C’est ce qu’il vient à appeler, un « clair-obscur », dans un entretien avec RSLN, Regards sur le numérique, en 2010.
Quels enjeux pour l’industries des médias et de la communication ?
Le contexte de « privacy paradox » est donc au centre de l’attention dès lors que nous nous trouvons sur les réseaux sociaux.
Qu’est-ce que les géants d’Internet peuvent proposer pour assurer la protection des données privées de tous les utilisateurs, tout en sachant que ce paradoxe persiste et que ces utilisateurs n’ont pas peur de dévoiler toujours plus leur vie privée ?

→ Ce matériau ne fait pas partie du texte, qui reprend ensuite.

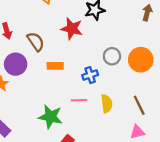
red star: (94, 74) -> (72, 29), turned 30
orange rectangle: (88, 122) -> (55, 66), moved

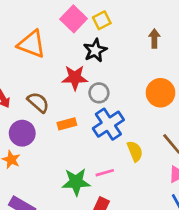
gray circle: (112, 56) -> (99, 93), moved
blue cross: (90, 75) -> (108, 124), size x1.6
pink line: (79, 100) -> (105, 173), moved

Dans de nombreuses recherches, il a été possible d’analyser la « privacy paradox » et de voir qu’elle se dévoile selon deux aspects à prendre en compte : le rôle du « knowledge deficiency » et de la « psychological distance » d’après les théoriciens Culnan MJ, Armstrong PK en 1999 mais aussi Dinev T, Hart P en 2006. À la suite de leurs recherches, a été mis en place le « Privacy Calculus Theory », que l’on peut traduire « théorie de calcul de confidentialité ».
Finalement, il en viendrait aux utilisateurs réseaux de respecter une bonne « privacy behavior », leur comportement est le centre névralgique de ce paradoxe, entre ce qu’ils font de leurs données et la protection qu’ils souhaiteraient avoir pour ces données.